Research Paper — Efficiency and stability trade-off in sky-blue OLEDs

This study by our sponsored Ph.D. student  Eglė Tankeleviciute from the University of St.Andrews investigates why sky-blue TADF OLEDs often show a trade-off between high efficiency and long operational lifetime. Across the studied device stacks, higher efficiency generally coincides with lower operational stability. By fitting drift-diffusion simulations to intermittent optoelectronic measurements collected during stress testing and coupling the electrical results to an excitonic model, the authors separate biexcitonic and polaronic contributions to efficiency roll-off. Efficient but less stable devices are mainly limited by exciton-exciton annihilation, while more stable but less efficient devices are dominated by exciton quenching by polarons. The extracted exciton rates show that a higher EPQ-to-EEA ratio correlates with improved stability, and the drift-diffusion fits indicate the largest degradation-related parameter changes occur in the emission layer, including increased trap density and, for several stacks, strongly reduced electron mobility. Overall, the results show that device structure governs the dominant non-radiative pathway, and that robust designs should minimize exciton accumulation at high brightness.

Publication details
Authors:  Eglė Tankeleviciute; Sandra Jenatsch; Beat Ruhstaller; Eli Zysman-Colman; Ifor D. W. Samuel
Journal: FlexMat
Year: 2026
DOI: 10.1002/flm2.70036

Fluxim tools used

• Paios - Used for capacitance-voltage (C-V) measurements to probe charge accumulation and transport (Figure 2D), and for intermittent current-voltage measurements during stress testing to track how device electrical characteristics evolve with degradation time (Figure 3).

• Setfos - Used for drift-diffusion electrical simulations fitted to measured J-V curves (fresh and degraded states) to identify stress-induced changes in mobilities and trap densities (notably in the EML). The electrical model was then coupled to an exciton model (including singlet/triplet dynamics and TADF-related rates) and used to fit EQE roll-off by optimizing exciton-exciton annihilation terms (SSA/STA/TTA) and exciton-polaron quenching (EPQ) parameters, enabling the analysis linking the EPQ-to-EEA rate balance to device stability (Figure 6).

Why it matters

• Distinguishes biexcitonic vs polaronic contributions to efficiency roll-off via coupled measurement and modeling.

• Links the efficiency-lifetime trade-off to whether roll-off is dominated by EEA or polaron quenching.
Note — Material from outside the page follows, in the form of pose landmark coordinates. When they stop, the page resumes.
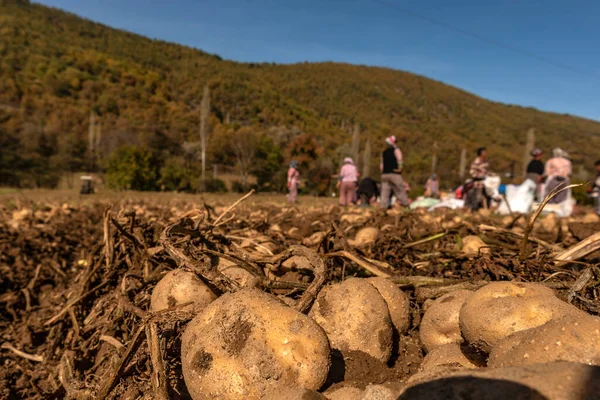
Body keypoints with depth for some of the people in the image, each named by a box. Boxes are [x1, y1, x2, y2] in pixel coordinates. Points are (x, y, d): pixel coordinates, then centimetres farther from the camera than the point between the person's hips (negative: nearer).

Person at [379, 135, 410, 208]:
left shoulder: (384, 152, 19)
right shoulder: (396, 150, 1)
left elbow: (381, 164, 16)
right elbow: (399, 159, -18)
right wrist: (399, 168, -10)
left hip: (384, 174, 5)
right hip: (394, 174, -5)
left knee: (385, 192, 2)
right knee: (400, 191, 0)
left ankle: (383, 207, -4)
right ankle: (407, 205, 2)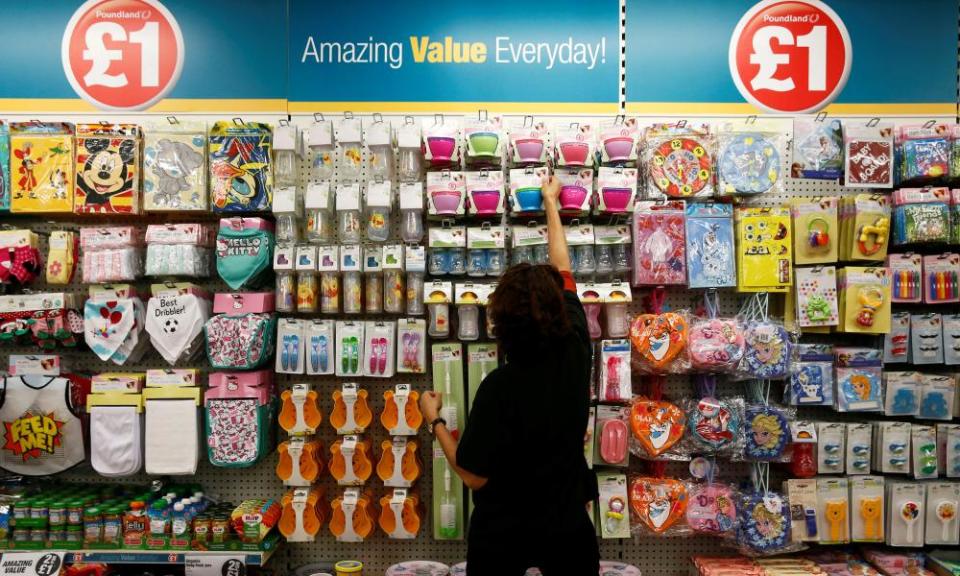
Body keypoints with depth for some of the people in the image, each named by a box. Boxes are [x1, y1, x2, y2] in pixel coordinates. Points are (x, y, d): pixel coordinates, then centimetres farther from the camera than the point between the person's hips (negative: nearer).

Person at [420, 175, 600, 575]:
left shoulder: (499, 387, -29)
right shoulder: (574, 353, -17)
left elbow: (474, 476, -20)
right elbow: (563, 271, -3)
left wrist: (434, 421, -7)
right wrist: (550, 203, 10)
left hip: (502, 532, -3)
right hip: (567, 524, 3)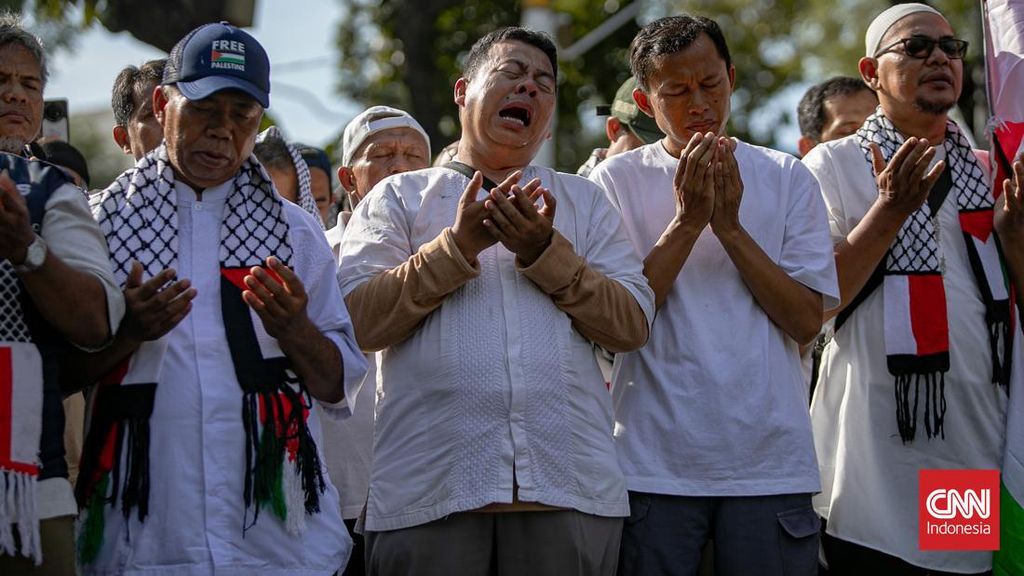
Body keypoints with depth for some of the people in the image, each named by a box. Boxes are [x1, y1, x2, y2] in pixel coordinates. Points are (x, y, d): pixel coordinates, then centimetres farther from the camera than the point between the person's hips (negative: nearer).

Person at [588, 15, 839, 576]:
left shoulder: (787, 178, 8)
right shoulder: (615, 182, 4)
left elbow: (806, 320, -1)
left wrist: (730, 226, -9)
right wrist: (687, 220, -13)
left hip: (769, 461, 1)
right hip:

• Points to a clear design goal: minimize exciton accumulation at high brightness for efficient, stable OLED structures.

FAQs
Q1: What causes the efficiency and stability trade-off in these devices?
A: The paper finds efficient but less stable devices suffer mainly from exciton-exciton annihilation, while stable but less efficient devices have excitons predominantly quenched by polarons. FlexMat - 2026 - Tankelevičiūtė…

Q2: How did the authors separate biexcitonic and polaronic effects?
A: They coupled drift-diffusion electrical simulations (fitted to intermittent optoelectronic stress-test measurements) to an excitonic model to distinguish contributions to efficiency roll-off. FlexMat - 2026 - Tankelevičiūtė…

Q3: What is the practical design implication?
A: An efficient and stable OLED structure should aim to minimize exciton accumulation at high brightness.

Keywords OLED, organic light-emitting diode, sky-blue, TADF, thermally activated delayed fluorescence, device stability, device lifetime, degradation, efficiency roll-off, drift-diffusion simulation, excitonic model, biexcitonic events, polaronic events, exciton-exciton annihilation, exciton quenching, capacitance-voltage, Setfos, Paios.